# Aim of the task:
Transcribe every entry that follows exactly, omitting all pictures.
<<<<
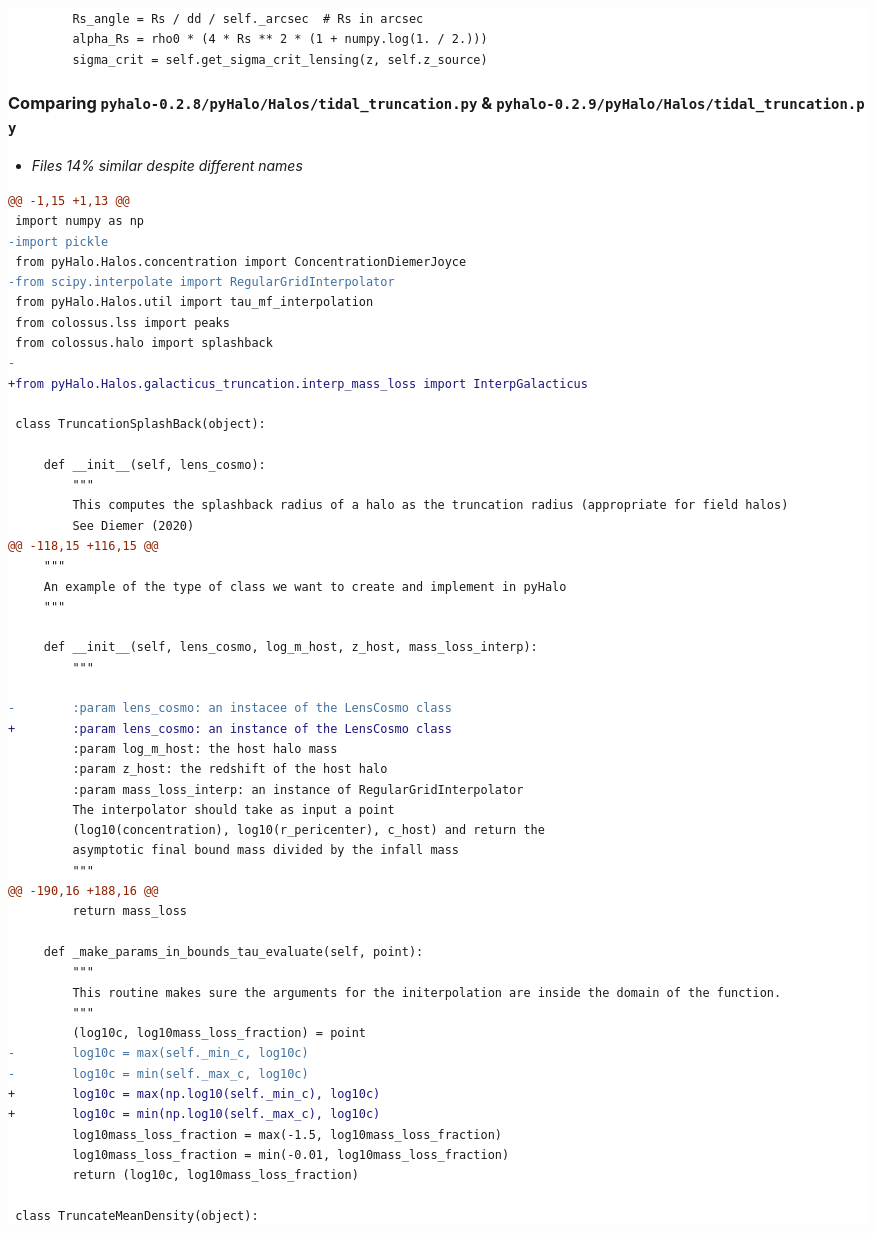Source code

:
```diff
         Rs_angle = Rs / dd / self._arcsec  # Rs in arcsec
         alpha_Rs = rho0 * (4 * Rs ** 2 * (1 + numpy.log(1. / 2.)))
         sigma_crit = self.get_sigma_crit_lensing(z, self.z_source)
```

### Comparing `pyhalo-0.2.8/pyHalo/Halos/tidal_truncation.py` & `pyhalo-0.2.9/pyHalo/Halos/tidal_truncation.py`

 * *Files 14% similar despite different names*

```diff
@@ -1,15 +1,13 @@
 import numpy as np
-import pickle
 from pyHalo.Halos.concentration import ConcentrationDiemerJoyce
-from scipy.interpolate import RegularGridInterpolator
 from pyHalo.Halos.util import tau_mf_interpolation
 from colossus.lss import peaks
 from colossus.halo import splashback
-
+from pyHalo.Halos.galacticus_truncation.interp_mass_loss import InterpGalacticus
 
 class TruncationSplashBack(object):
 
     def __init__(self, lens_cosmo):
         """
         This computes the splashback radius of a halo as the truncation radius (appropriate for field halos)
         See Diemer (2020)
@@ -118,15 +116,15 @@
     """
     An example of the type of class we want to create and implement in pyHalo
     """
 
     def __init__(self, lens_cosmo, log_m_host, z_host, mass_loss_interp):
         """
 
-        :param lens_cosmo: an instacee of the LensCosmo class
+        :param lens_cosmo: an instance of the LensCosmo class
         :param log_m_host: the host halo mass
         :param z_host: the redshift of the host halo
         :param mass_loss_interp: an instance of RegularGridInterpolator
         The interpolator should take as input a point
         (log10(concentration), log10(r_pericenter), c_host) and return the
         asymptotic final bound mass divided by the infall mass
         """
@@ -190,16 +188,16 @@
         return mass_loss
 
     def _make_params_in_bounds_tau_evaluate(self, point):
         """
         This routine makes sure the arguments for the initerpolation are inside the domain of the function.
         """
         (log10c, log10mass_loss_fraction) = point
-        log10c = max(self._min_c, log10c)
-        log10c = min(self._max_c, log10c)
+        log10c = max(np.log10(self._min_c), log10c)
+        log10c = min(np.log10(self._max_c), log10c)
         log10mass_loss_fraction = max(-1.5, log10mass_loss_fraction)
         log10mass_loss_fraction = min(-0.01, log10mass_loss_fraction)
         return (log10c, log10mass_loss_fraction)
 
 class TruncateMeanDensity(object):
```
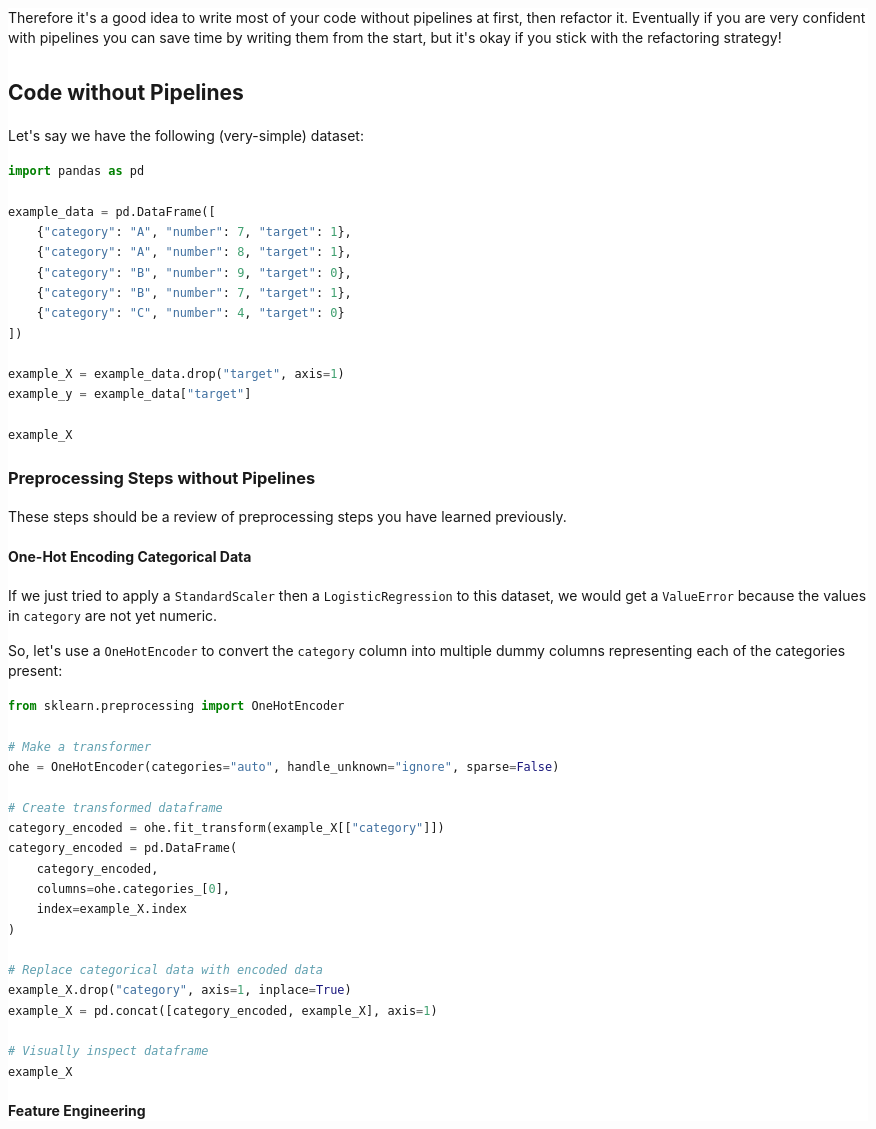 Therefore it's a good idea to write most of your code without pipelines at first, then refactor it. Eventually if you are very confident with pipelines you can save time by writing them from the start, but it's okay if you stick with the refactoring strategy!

## Code without Pipelines

Let's say we have the following (very-simple) dataset:

```python
import pandas as pd

example_data = pd.DataFrame([
    {"category": "A", "number": 7, "target": 1},
    {"category": "A", "number": 8, "target": 1},
    {"category": "B", "number": 9, "target": 0},
    {"category": "B", "number": 7, "target": 1},
    {"category": "C", "number": 4, "target": 0}
])

example_X = example_data.drop("target", axis=1)
example_y = example_data["target"]

example_X
```
### Preprocessing Steps without Pipelines

These steps should be a review of preprocessing steps you have learned previously.

#### One-Hot Encoding Categorical Data

If we just tried to apply a `StandardScaler` then a `LogisticRegression` to this dataset, we would get a `ValueError` because the values in `category` are not yet numeric.

So, let's use a `OneHotEncoder` to convert the `category` column into multiple dummy columns representing each of the categories present:

```python
from sklearn.preprocessing import OneHotEncoder

# Make a transformer
ohe = OneHotEncoder(categories="auto", handle_unknown="ignore", sparse=False)

# Create transformed dataframe
category_encoded = ohe.fit_transform(example_X[["category"]])
category_encoded = pd.DataFrame(
    category_encoded,
    columns=ohe.categories_[0],
    index=example_X.index
)

# Replace categorical data with encoded data
example_X.drop("category", axis=1, inplace=True)
example_X = pd.concat([category_encoded, example_X], axis=1)

# Visually inspect dataframe
example_X
```
#### Feature Engineering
>>>>
# Expected answer:
Source code

:
```diff
         Rs_angle = Rs / dd / self._arcsec  # Rs in arcsec
         alpha_Rs = rho0 * (4 * Rs ** 2 * (1 + numpy.log(1. / 2.)))
         sigma_crit = self.get_sigma_crit_lensing(z, self.z_source)
```

### Comparing `pyhalo-0.2.8/pyHalo/Halos/tidal_truncation.py` & `pyhalo-0.2.9/pyHalo/Halos/tidal_truncation.py`

 * *Files 14% similar despite different names*

```diff
@@ -1,15 +1,13 @@
 import numpy as np
-import pickle
 from pyHalo.Halos.concentration import ConcentrationDiemerJoyce
-from scipy.interpolate import RegularGridInterpolator
 from pyHalo.Halos.util import tau_mf_interpolation
 from colossus.lss import peaks
 from colossus.halo import splashback
-
+from pyHalo.Halos.galacticus_truncation.interp_mass_loss import InterpGalacticus
 
 class TruncationSplashBack(object):
 
     def __init__(self, lens_cosmo):
         """
         This computes the splashback radius of a halo as the truncation radius (appropriate for field halos)
         See Diemer (2020)
@@ -118,15 +116,15 @@
     """
     An example of the type of class we want to create and implement in pyHalo
     """
 
     def __init__(self, lens_cosmo, log_m_host, z_host, mass_loss_interp):
         """
 
-        :param lens_cosmo: an instacee of the LensCosmo class
+        :param lens_cosmo: an instance of the LensCosmo class
         :param log_m_host: the host halo mass
         :param z_host: the redshift of the host halo
         :param mass_loss_interp: an instance of RegularGridInterpolator
         The interpolator should take as input a point
         (log10(concentration), log10(r_pericenter), c_host) and return the
         asymptotic final bound mass divided by the infall mass
         """
@@ -190,16 +188,16 @@
         return mass_loss
 
     def _make_params_in_bounds_tau_evaluate(self, point):
         """
         This routine makes sure the arguments for the initerpolation are inside the domain of the function.
         """
         (log10c, log10mass_loss_fraction) = point
-        log10c = max(self._min_c, log10c)
-        log10c = min(self._max_c, log10c)
+        log10c = max(np.log10(self._min_c), log10c)
+        log10c = min(np.log10(self._max_c), log10c)
         log10mass_loss_fraction = max(-1.5, log10mass_loss_fraction)
         log10mass_loss_fraction = min(-0.01, log10mass_loss_fraction)
         return (log10c, log10mass_loss_fraction)
 
 class TruncateMeanDensity(object):
```
 Therefore it's a good idea to write most of your code without pipelines at first, then refactor it. Eventually if you are very confident with pipelines you can save time by writing them from the start, but it's okay if you stick with the refactoring strategy!

## Code without Pipelines

Let's say we have the following (very-simple) dataset:

```python
import pandas as pd

example_data = pd.DataFrame([
    {"category": "A", "number": 7, "target": 1},
    {"category": "A", "number": 8, "target": 1},
    {"category": "B", "number": 9, "target": 0},
    {"category": "B", "number": 7, "target": 1},
    {"category": "C", "number": 4, "target": 0}
])

example_X = example_data.drop("target", axis=1)
example_y = example_data["target"]

example_X
```
### Preprocessing Steps without Pipelines

These steps should be a review of preprocessing steps you have learned previously.

#### One-Hot Encoding Categorical Data

If we just tried to apply a `StandardScaler` then a `LogisticRegression` to this dataset, we would get a `ValueError` because the values in `category` are not yet numeric.

So, let's use a `OneHotEncoder` to convert the `category` column into multiple dummy columns representing each of the categories present:

```python
from sklearn.preprocessing import OneHotEncoder

# Make a transformer
ohe = OneHotEncoder(categories="auto", handle_unknown="ignore", sparse=False)

# Create transformed dataframe
category_encoded = ohe.fit_transform(example_X[["category"]])
category_encoded = pd.DataFrame(
    category_encoded,
    columns=ohe.categories_[0],
    index=example_X.index
)

# Replace categorical data with encoded data
example_X.drop("category", axis=1, inplace=True)
example_X = pd.concat([category_encoded, example_X], axis=1)

# Visually inspect dataframe
example_X
```
#### Feature Engineering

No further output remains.